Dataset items
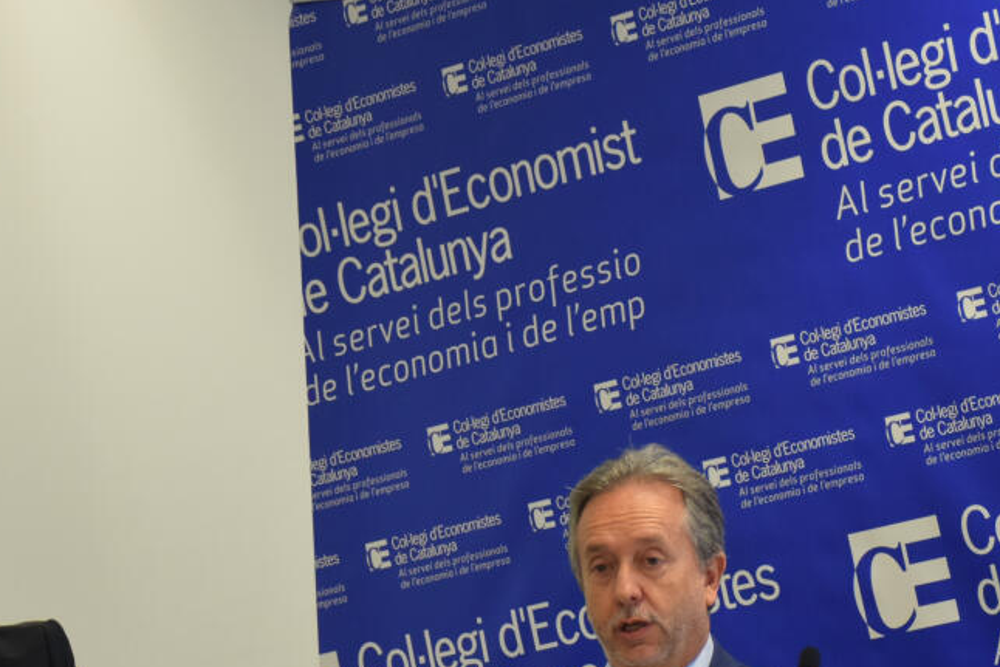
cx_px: 636
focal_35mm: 151
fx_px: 4195
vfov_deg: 9.1
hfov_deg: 13.6
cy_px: 618
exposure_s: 1/60
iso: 720
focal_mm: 50
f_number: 4.8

### Description of the task
Your reply should be the entries above, repeated exactly and free of pictures.

### Response
cx_px: 636
focal_35mm: 151
fx_px: 4195
vfov_deg: 9.1
hfov_deg: 13.6
cy_px: 618
exposure_s: 1/60
iso: 720
focal_mm: 50
f_number: 4.8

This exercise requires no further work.